During one night on call, a registrar in obstetrics in KNH can do 6 or 7 sections, and on that night, make the hospital 2 times the amount of money he is asking for as a monthly stipend. There is a syllabus which stipulates exactly how many clinical hours are needed to fulfil the requirements for a degree, and they are certainly way fewer than 80 hours a week. However, KNH swallowed the entire arm after tasting a finger. So in addition to doing his 80 hours, the rest of the time (which time?) is spent doing locums so he can get money to keep paying off that loan that was taken to pay fees. The registrar probably has kids in school and Nairobi rent to pay, a wife or husband to be husband or wife to. These are the docs you will definitely meet in private hospitals in the A&E. Zombie like people. And when you complain (the doctor wasn’t even there when i went to visit my patient, the doctor was in a hurry when i talked to her, my patient waited on a stretcher in casualty for 4 hours before he was seen by a doctor), this is the doctor you are referring to. For the extra hours they are working at knh, they get paid nothing. NOTHING. Lets not even talk about the quality of the degree they are getting, compared to what they’d get in say, san fransisco, where our minister for health frequents and invests in, using the money he’d have bought peremende with for this here doctor. Note that a PSs entertainment and domestic allowance, which is now 150,000 bob, is 150,000 bob more than the doctor removing your gangrenous gut at KNH gets paid. In other countries, na hata hapa Kenya at aga khan, registrars don’t pay a dime for fees, and in addition, they get a monthly salary. And those abroad do amazing things like liver transplants and have access to the best faculty and equipment. So that at the end of another 4-6 years of school, this doctor can go back and serve Kenyans (by the way, even Kenyans who go to private hospitals are still Kenyans, no?)

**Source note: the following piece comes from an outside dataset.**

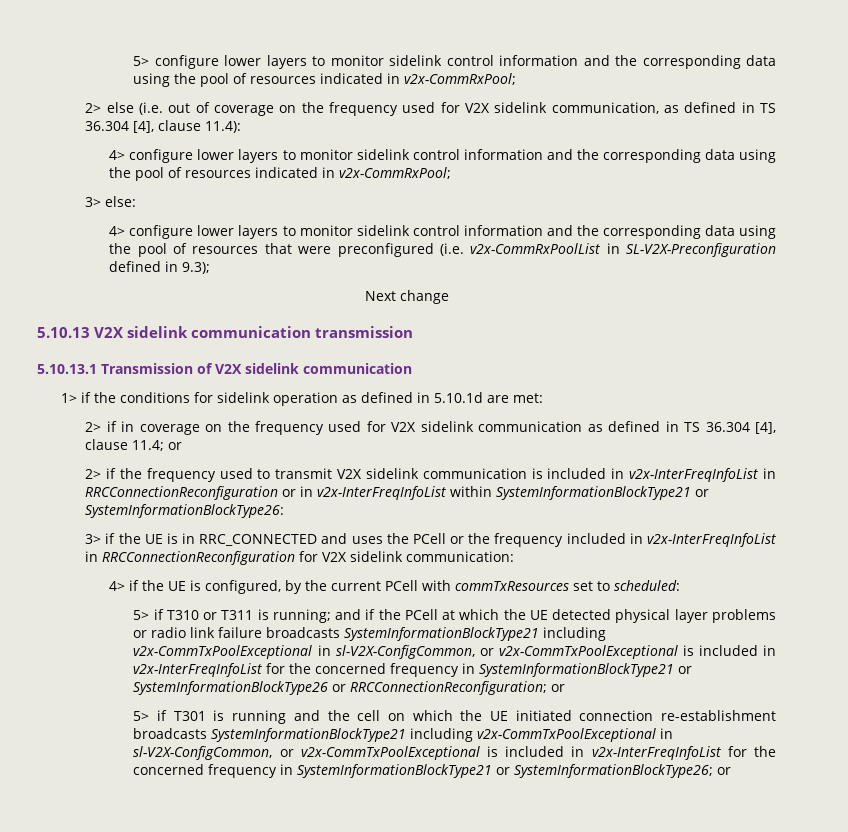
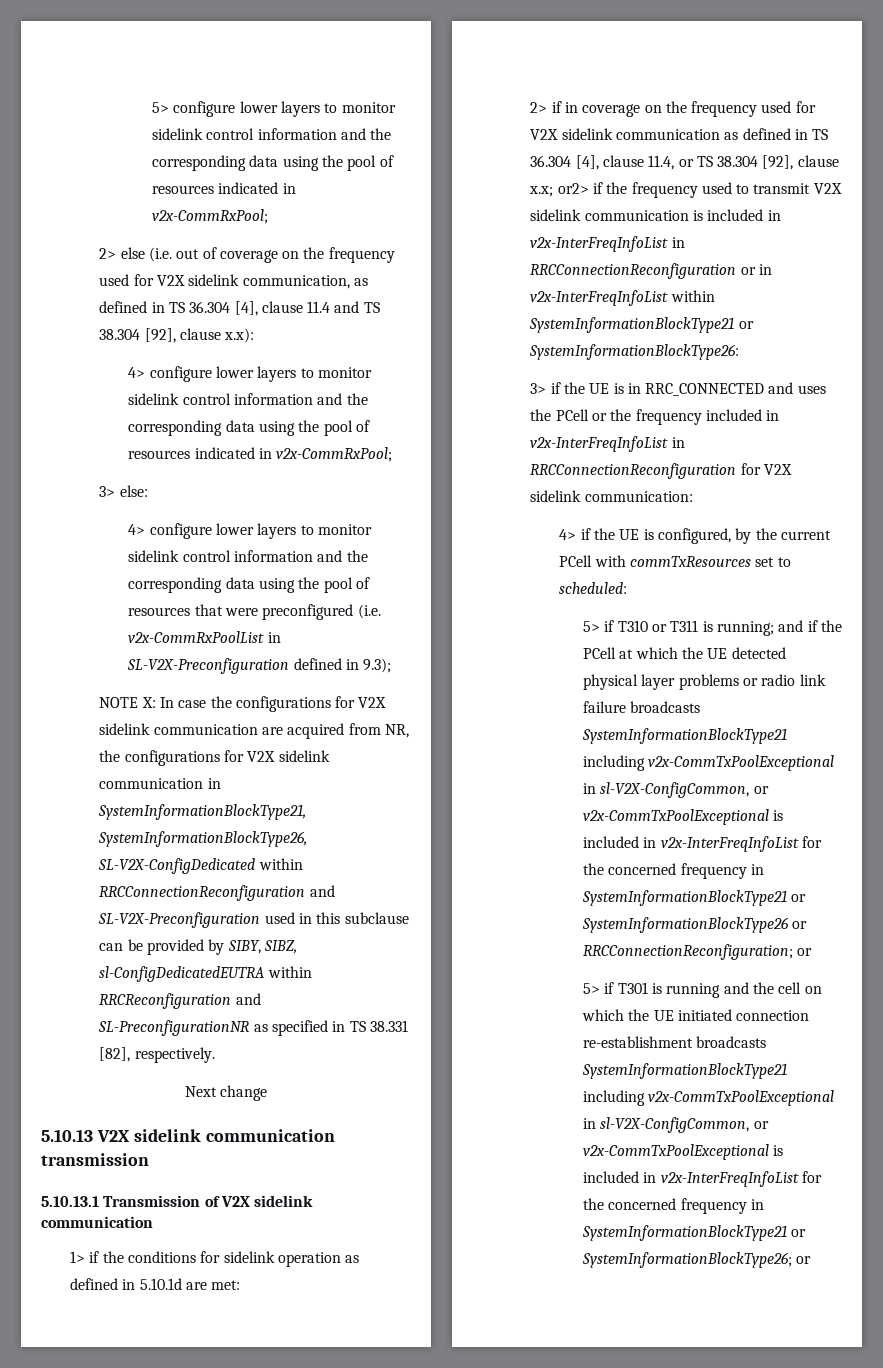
[205,121,242,133] 11.4): -> [307,301,380,313] [99,328,255,343] 11.4 and TS 38.304 [92], clause x.x):
(211, 268) none -> [99,696,387,712] [99,723,409,739] [99,750,330,766] [99,778,221,789] [98,804,307,820] [98,831,308,847] [98,858,303,874] [99,885,335,901] [98,912,409,928] [99,939,297,955] [99,966,312,982] [99,993,261,1009] [98,1020,408,1036] [99,1047,215,1063] // NOTE X: In case the configurations for V2X sidelink communication are acquired from NR, the configurations for V2X sidelink communication in SystemInformationBlockType21, SystemInformationBlockType26, SL-V2X-ConfigDedicated within RRCConnectionReconfiguration and SL-V2X-Preconfiguration used in this subclause can be provided by SIBY, SIBZ, sl-ConfigDedicatedEUTRA within RRCReconfiguration and SL-PreconfigurationNR as specified in TS 38.331 [82], respectively.
[132,440,183,451] [85,469,102,479] 11.4; or // 2> -> [648,155,839,170] [529,183,589,197] 11.4, or TS 38.304 [92], clause x.x; or2>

So these Kenyans, does the government not owe them doctors? And electricity when their abdomens are lying open? And quinine when they have malaria? Let’s not even get to incubators and ventilators, dialysis and radiotherapy equipment. We are trying to be realistic here and these are stratospheric ambitions to have. A district hospital once got a tin of amoxyl to take them through 3 months by our dear national drug supplier. Haaahaha! (wiping tears from my eyes. It’s so tragic). Btw, hizo radiotherapy equipment our dear prof was alluding to at some fancy launch to tackle the problem of cancer (which was discovered in Kenya after some of our ministers started to suffer from it), who exactly will know how to use them if registrars are such dispensable commodities in this country? Mschheeew. Si a time comes for people to say enough is enough? Wacha mimi nijiunge na hii peremende movement. I think Kenyans stand a better chance with it than with those people at afya house.